# EXTRAIT DU TEXTE
-----

Le Discours de la servitude volontaire est un ouvrage rédigé en 1549 par Étienne de La Boétie, étudiant en droit de 18 ans, à l'université d'Orléans, qui se prépare à une carrière dans la magistrature. Sans doute marqué par la brutalité de la répression d'une révolte anti-fiscale en Guyenne en 1548, il traduit le désarroi de l'élite cultivée devant la réalité de l'absolutisme. Sa première publication date exactement de 1574. Ce texte pose la question de la légitimité de toute autorité sur une population, mais il le fait de manière aussi paradoxal que le pouvoir dont il parle. Ainsi, s’il s’apparente, à première vue, à un réquisitoire contre l’absolutisme, ce texte, et cet extrait en particulier, pose le problème de manière paradoxale, en rendant le peuple responsable de sa propre servitude. C’est selon ces deux axes que nous étudierons l’extrait, avant de tenter de répondre à la question suivante : s’agit-il d’un discours révolutionnaire ou l’amorce d’une réflexion humaniste portant sur la nature du pouvoir exercé par un monarque sur les peuples ?
I. Un discours adressé au peuple, contre le monarque ?

-----

# ENREGISTREMENTS BRUTS
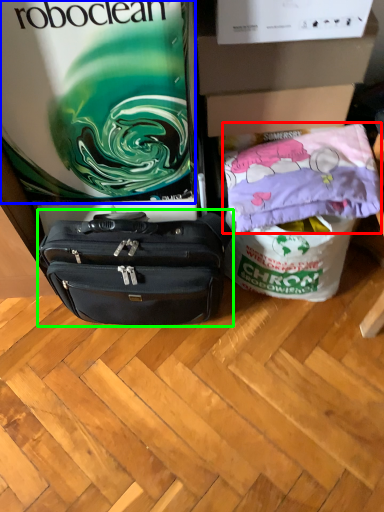
Question: Which object is the closest to the material (highlighted by a red box)? Choose among these: gift bag (highlighted by a blue box) or luggage and bags (highlighted by a green box).

Choices:
 (A) gift bag
 (B) luggage and bags

Answer: (B)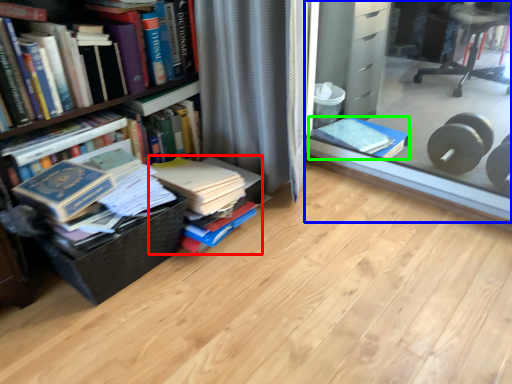
Question: Which is nearer to the book (highlighted by a red box)? glass box (highlighted by a blue box) or book (highlighted by a green box).

Choices:
 (A) glass box
 (B) book

Answer: (B)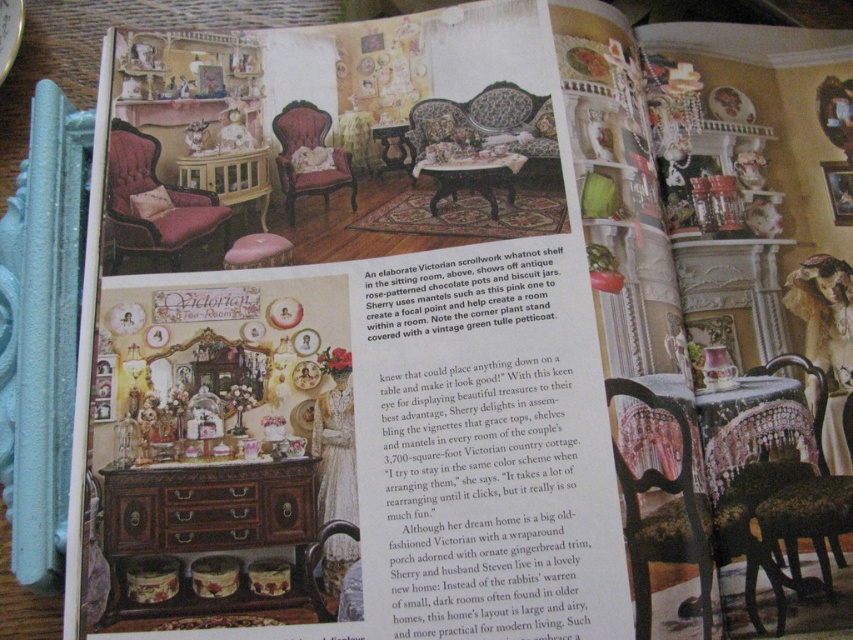
You are a decorator planning to place a 10 inch wide decorative vase between the black lace table at center and the velvet pink armchair at center. Can the vase fit in the space between them without overlapping?

The black lace table at center is 9.70 inches away from the velvet pink armchair at center. Since the vase is 10 inches wide, it would not fit as the space between them is slightly narrower than the vase.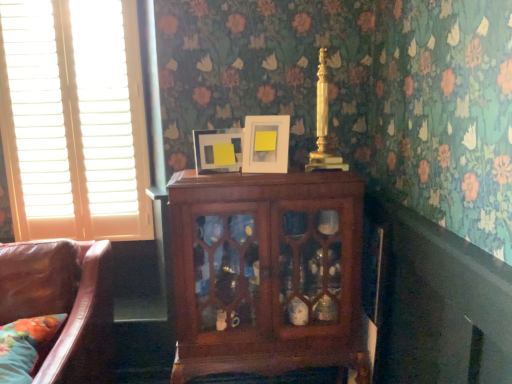
Question: Would you consider matte white picture frame at upper center, which is counted as the 1th picture frame, starting from the right, to be distant from mahogany cabinet at center?

Choices:
 (A) yes
 (B) no

Answer: (B)

Question: Considering the relative sizes of matte white picture frame at upper center, which is counted as the 1th picture frame, starting from the right, and mahogany cabinet at center in the image provided, is matte white picture frame at upper center, which is counted as the 1th picture frame, starting from the right, thinner than mahogany cabinet at center?

Choices:
 (A) no
 (B) yes

Answer: (B)

Question: From a real-world perspective, is matte white picture frame at upper center, the 2th picture frame viewed from the left, located higher than mahogany cabinet at center?

Choices:
 (A) yes
 (B) no

Answer: (A)

Question: Does matte white picture frame at upper center, which is counted as the 1th picture frame, starting from the right, have a smaller size compared to mahogany cabinet at center?

Choices:
 (A) no
 (B) yes

Answer: (B)

Question: Does matte white picture frame at upper center, which is counted as the 1th picture frame, starting from the right, have a larger size compared to mahogany cabinet at center?

Choices:
 (A) no
 (B) yes

Answer: (A)

Question: From the image's perspective, is white wood blinds at left positioned above or below mahogany cabinet at center?

Choices:
 (A) above
 (B) below

Answer: (A)

Question: In terms of width, does white wood blinds at left look wider or thinner when compared to mahogany cabinet at center?

Choices:
 (A) thin
 (B) wide

Answer: (A)

Question: Does point (49, 200) appear closer or farther from the camera than point (271, 314)?

Choices:
 (A) closer
 (B) farther

Answer: (B)

Question: From a real-world perspective, is white wood blinds at left above or below mahogany cabinet at center?

Choices:
 (A) below
 (B) above

Answer: (B)

Question: Considering the positions of point (227, 157) and point (268, 124), is point (227, 157) closer or farther from the camera than point (268, 124)?

Choices:
 (A) farther
 (B) closer

Answer: (A)

Question: From a real-world perspective, is matte white picture frame at center, arranged as the 2th picture frame when viewed from the right, positioned above or below matte white picture frame at upper center, which is counted as the 1th picture frame, starting from the right?

Choices:
 (A) above
 (B) below

Answer: (B)

Question: Is matte white picture frame at center, arranged as the 2th picture frame when viewed from the right, taller or shorter than matte white picture frame at upper center, the 2th picture frame viewed from the left?

Choices:
 (A) short
 (B) tall

Answer: (A)

Question: Is matte white picture frame at center, arranged as the 2th picture frame when viewed from the right, situated inside matte white picture frame at upper center, the 2th picture frame viewed from the left, or outside?

Choices:
 (A) inside
 (B) outside

Answer: (B)

Question: Is floral fabric pillow at lower left bigger or smaller than white wood blinds at left?

Choices:
 (A) small
 (B) big

Answer: (A)

Question: Is point (28, 319) positioned closer to the camera than point (82, 130)?

Choices:
 (A) closer
 (B) farther

Answer: (A)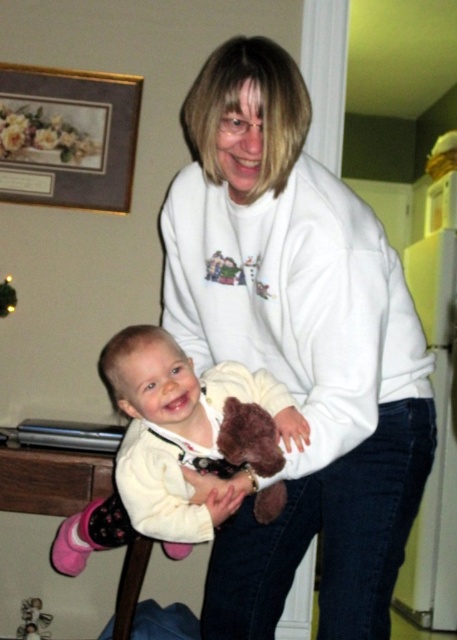
Question: Can you confirm if white fleece sweatshirt at center is positioned to the left of soft plush teddy bear at center?

Choices:
 (A) yes
 (B) no

Answer: (B)

Question: Is white soft teddy bear at lower left positioned at the back of gold-framed floral print at upper left?

Choices:
 (A) no
 (B) yes

Answer: (A)

Question: Based on their relative distances, which object is farther from the gold-framed floral print at upper left?

Choices:
 (A) white soft teddy bear at lower left
 (B) soft plush teddy bear at center

Answer: (B)

Question: Is white soft teddy bear at lower left to the left of gold-framed floral print at upper left from the viewer's perspective?

Choices:
 (A) yes
 (B) no

Answer: (B)

Question: Among these objects, which one is farthest from the camera?

Choices:
 (A) soft plush teddy bear at center
 (B) white fleece sweatshirt at center

Answer: (A)

Question: Which point is farther to the camera?

Choices:
 (A) (27, 636)
 (B) (111, 102)
 (C) (176, 396)

Answer: (B)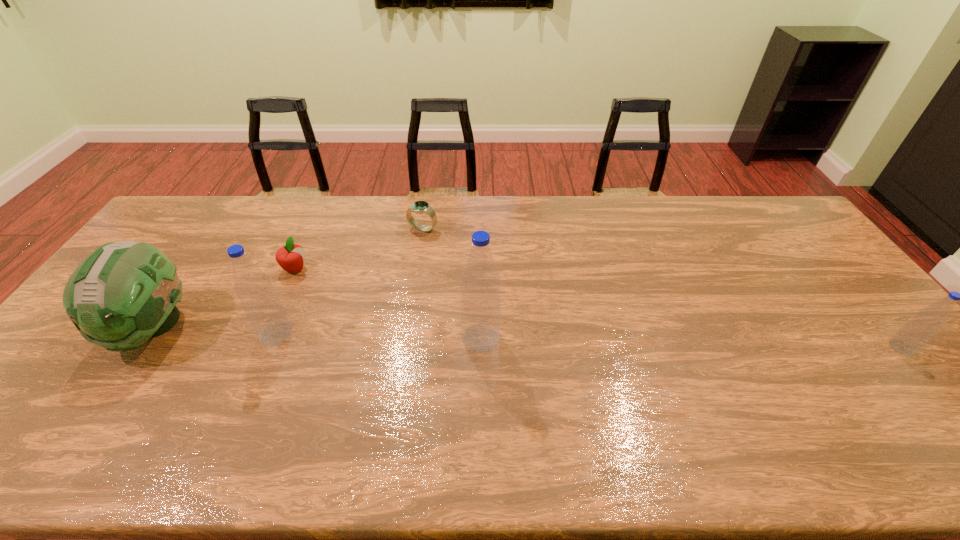
Identify the location of free space located 0.100m on the front of the second tallest object. This screenshot has height=540, width=960. (256, 379).

Locate an element on the screen. This screenshot has height=540, width=960. vacant region located on the back of the second object from right to left is located at coordinates (481, 292).

Locate an element on the screen. vacant area situated on the back of the shortest water bottle is located at coordinates (822, 253).

Image resolution: width=960 pixels, height=540 pixels. What are the coordinates of `free space located on the front of the farthest object` in the screenshot? It's located at (420, 245).

The width and height of the screenshot is (960, 540). Find the location of `free space located on the visor of the football helmet`. free space located on the visor of the football helmet is located at coordinates (108, 392).

Locate an element on the screen. The image size is (960, 540). blank space located 0.050m on the right of the second farthest object is located at coordinates (324, 269).

The height and width of the screenshot is (540, 960). What are the coordinates of `object that is at the far edge` in the screenshot? It's located at (420, 207).

The height and width of the screenshot is (540, 960). Identify the location of object that is at the left edge. point(124,293).

This screenshot has height=540, width=960. I want to click on object situated at the right edge, so click(x=918, y=331).

Locate an element on the screen. free space at the far edge of the desktop is located at coordinates (468, 217).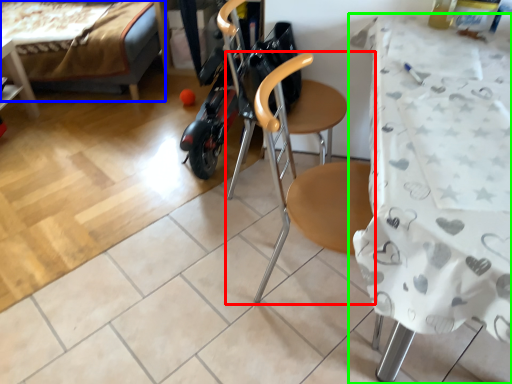
Question: Which is nearer to the chair (highlighted by a red box)? bed (highlighted by a blue box) or table (highlighted by a green box).

Choices:
 (A) bed
 (B) table

Answer: (B)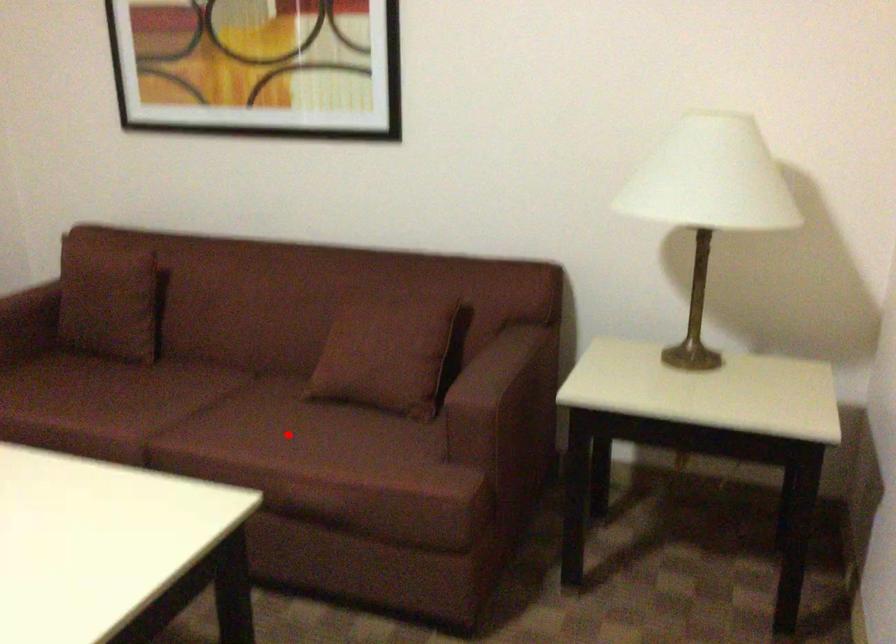
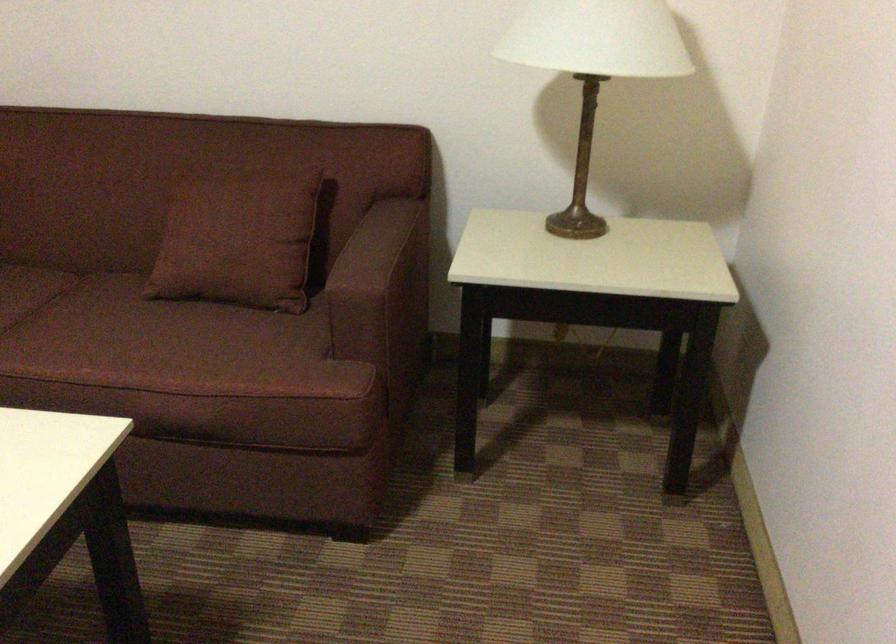
Question: I am providing you with two images of the same scene from different viewpoints. Image1 has a red point marked. In image2, the corresponding 3D location appears at what relative position? Reply with the corresponding letter.

Choices:
 (A) Closer
 (B) Farther

Answer: (A)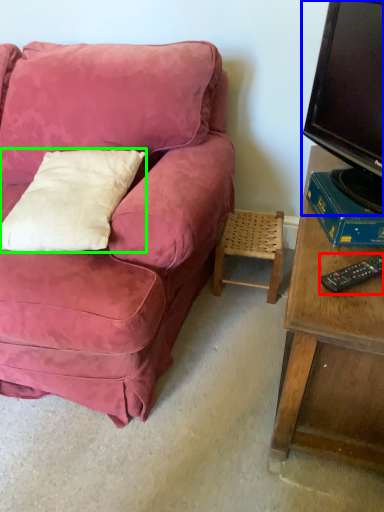
Question: Estimate the real-world distances between objects in this image. Which object is farther from remote control (highlighted by a red box), television (highlighted by a blue box) or pillow (highlighted by a green box)?

Choices:
 (A) television
 (B) pillow

Answer: (B)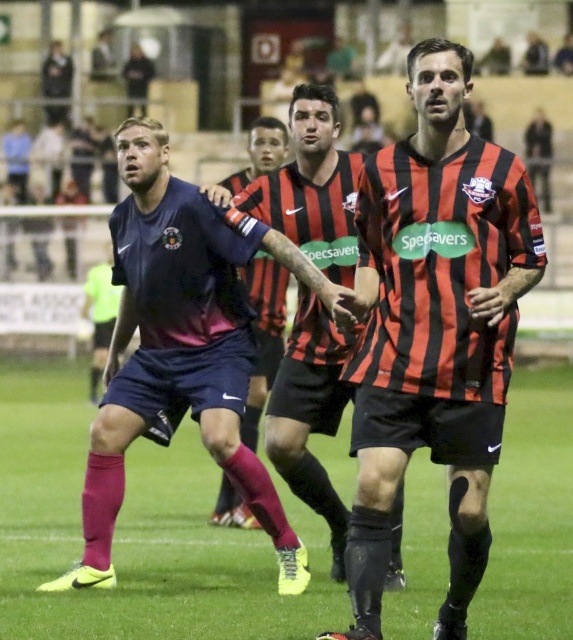
You are a soccer coach analyzing the field layout. You notice the red and black striped jersey at center and the dark blue jersey at left. Which player has a narrower uniform width?

The red and black striped jersey at center has a narrower uniform width than the dark blue jersey at left.

You are a photographer positioned at the edge of the soccer field. You want to take a photo focusing on the red and black striped jersey at center and the dark blue jersey at left. Which player will appear larger in your photo?

The red and black striped jersey at center will appear larger in the photo because it is closer to the viewer than the dark blue jersey at left.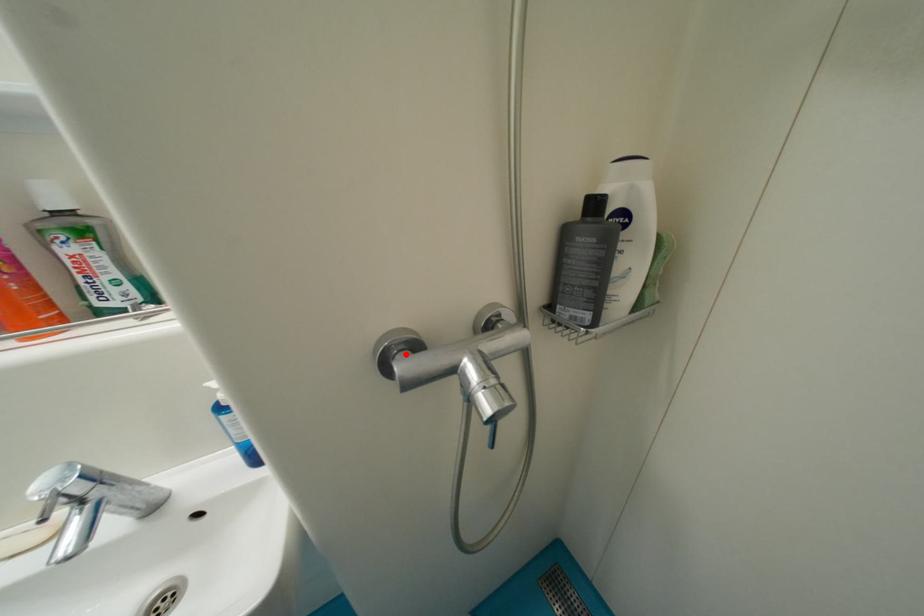
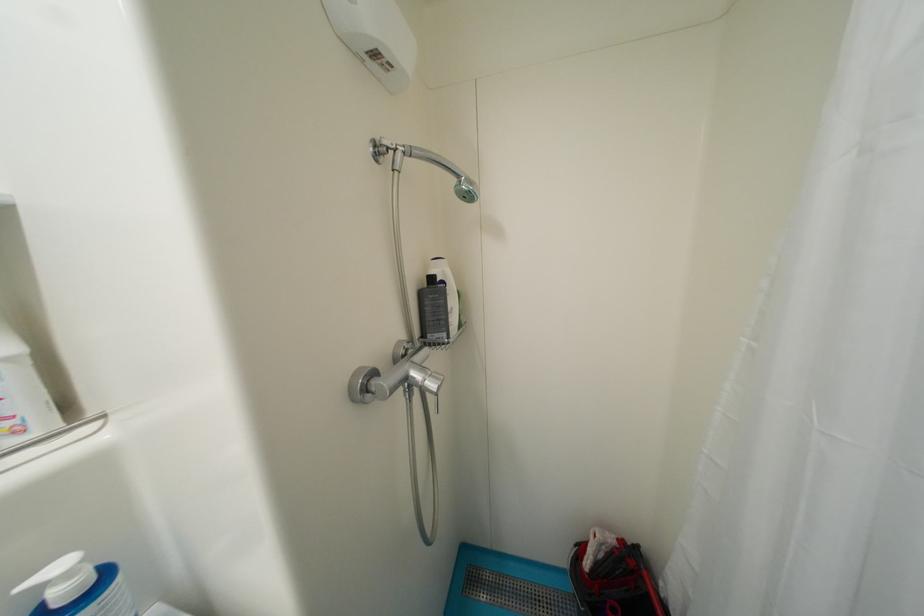
The point at the highlighted location is marked in the first image. Where is the corresponding point in the second image?

(374, 383)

-----

# EXERCICES PROPOSÉS
a. D'après le texte sur le Discours de la servitude volontaire, en quelle année l'ouvrage a-t-il été publié pour la première fois ?
b. Rédigez la suite du texte sur le Discours de la servitude volontaire, à partir de l'endroit où il s'arrête.

# EXERCICES CORRIGÉS
a. En 1574.

b.
A première vue, on pourrait croire que ce texte est un discours exhortant le peuple à se soulever contre un monarque absolu, dans le style des Lumières, qui n’arriveront que bien plus tard.
A. Un discours adressé au peuple
- Omniprésence du récepteur, 2e pers pluriel « vous » : « vous » collectif désignant le peuple, « vos »… A peine trois lignes u texte ne comportent pas ce pronom.
- Peuple apostrophé dès la première ligne, par trois périphrases :
o « pauvres gens misérables » : peuple caractérisé par sa pauvreté ; LB insiste là-dessus en employant un pléonasme (« pauvres » = « misérables=, à moi que « pauvres » relève du registre pathétique)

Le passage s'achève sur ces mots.